[Start of section]

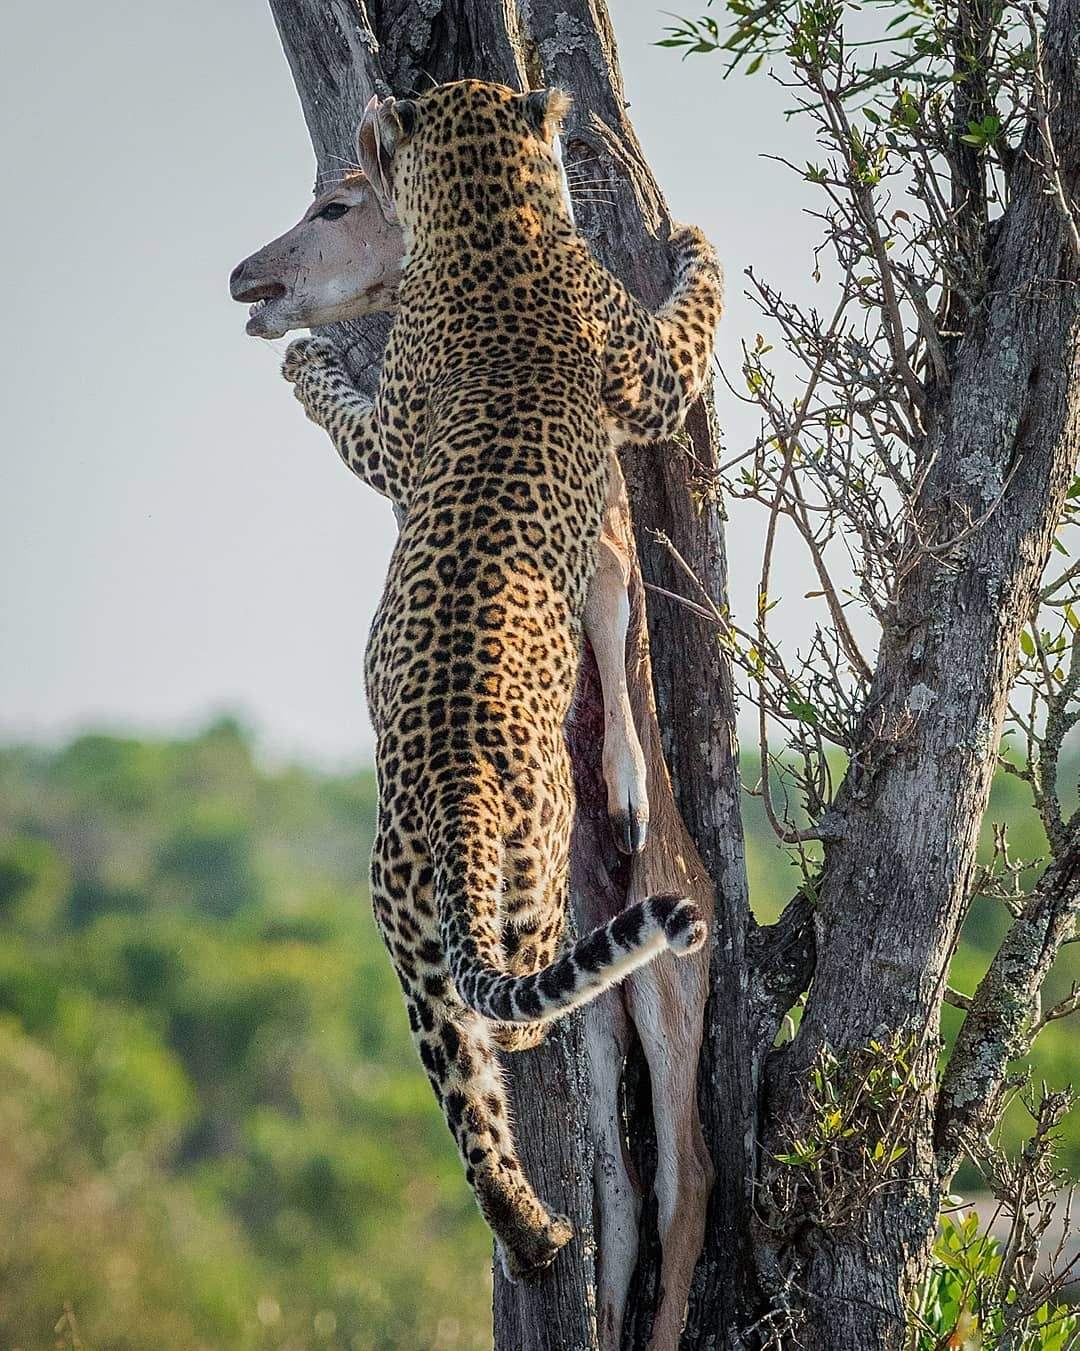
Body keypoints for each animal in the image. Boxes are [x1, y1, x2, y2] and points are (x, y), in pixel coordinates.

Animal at [278, 79, 724, 1280]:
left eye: (339, 202)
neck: (491, 212)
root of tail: (452, 793)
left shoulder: (401, 433)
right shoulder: (647, 380)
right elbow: (695, 314)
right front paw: (698, 241)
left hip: (410, 945)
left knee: (471, 1097)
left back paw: (534, 1233)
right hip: (532, 869)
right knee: (522, 1011)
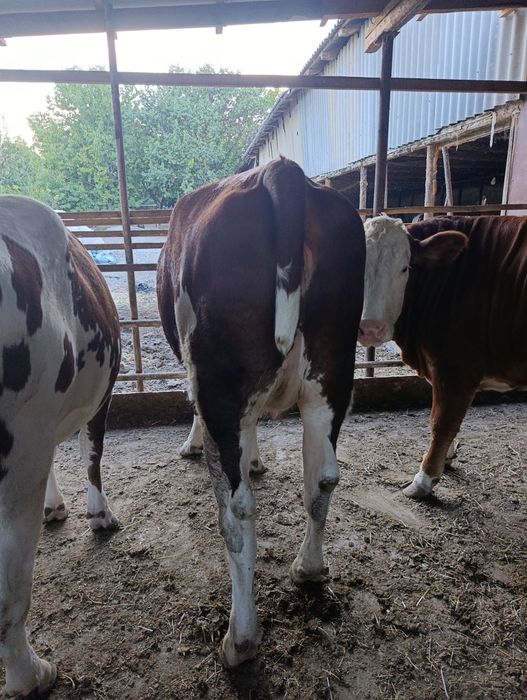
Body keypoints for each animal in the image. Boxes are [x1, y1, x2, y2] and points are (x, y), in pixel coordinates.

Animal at [157, 157, 365, 667]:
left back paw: (240, 640)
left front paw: (193, 446)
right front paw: (255, 459)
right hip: (332, 373)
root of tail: (281, 170)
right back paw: (308, 568)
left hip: (219, 380)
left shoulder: (201, 379)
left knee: (237, 510)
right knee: (323, 476)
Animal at [359, 213, 527, 498]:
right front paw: (447, 457)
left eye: (405, 269)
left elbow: (442, 421)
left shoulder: (456, 367)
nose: (370, 328)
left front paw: (424, 480)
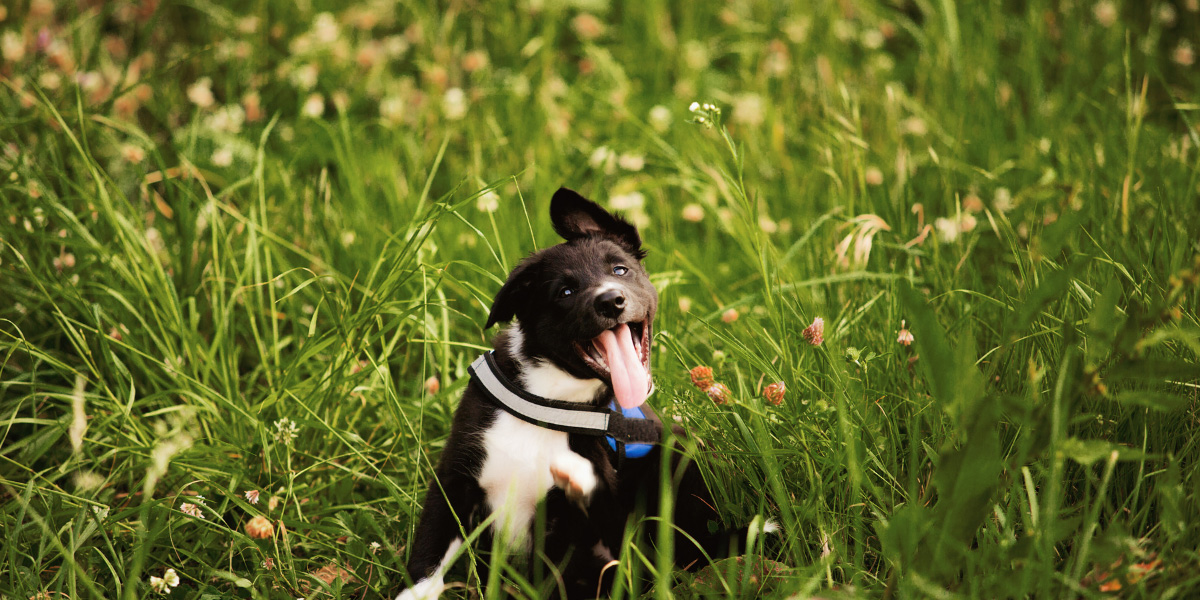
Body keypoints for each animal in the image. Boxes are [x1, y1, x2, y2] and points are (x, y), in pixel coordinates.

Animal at [403, 188, 758, 600]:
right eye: (565, 291)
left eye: (620, 270)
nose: (611, 300)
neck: (552, 399)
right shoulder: (453, 480)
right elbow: (428, 557)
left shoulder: (584, 528)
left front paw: (576, 475)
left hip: (680, 448)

[End of section]

▶ [Activity]: What I need is every record written out exactly, minus the pictures.

▶ [Written reply]:
Body keypoints for each animal in the image. Boxes are [x1, y1, x2, y2] and points are (x, y), in pixel coordinates.

Animal at [278, 79, 724, 1280]:
left eye: (339, 202)
neck: (491, 212)
root of tail: (452, 793)
left shoulder: (401, 433)
right shoulder: (647, 380)
right elbow: (695, 314)
right front paw: (698, 241)
left hip: (410, 945)
left knee: (471, 1097)
left back paw: (534, 1233)
right hip: (532, 869)
right knee: (522, 1011)
Body keypoints for each animal in the image. Boxes are [x1, y1, x2, y2] and points are (x, y), in pixel coordinates.

Animal at [157, 157, 365, 667]:
left back paw: (240, 640)
left front paw: (193, 446)
right front paw: (255, 459)
right hip: (332, 373)
root of tail: (281, 170)
right back paw: (308, 568)
left hip: (219, 380)
left shoulder: (201, 379)
left knee: (237, 510)
right knee: (323, 476)
Animal at [359, 213, 527, 498]:
right front paw: (447, 457)
left eye: (405, 269)
left elbow: (442, 421)
left shoulder: (456, 367)
nose: (370, 328)
left front paw: (424, 480)
Body keypoints for each animal in the image. Boxes are [x1, y1, x2, y2] and points are (x, y), in pixel coordinates.

Animal at [403, 188, 758, 600]:
right eye: (565, 291)
left eye: (620, 270)
nose: (611, 300)
neck: (552, 399)
right shoulder: (453, 480)
right elbow: (428, 557)
left shoulder: (584, 528)
left front paw: (576, 475)
left hip: (680, 448)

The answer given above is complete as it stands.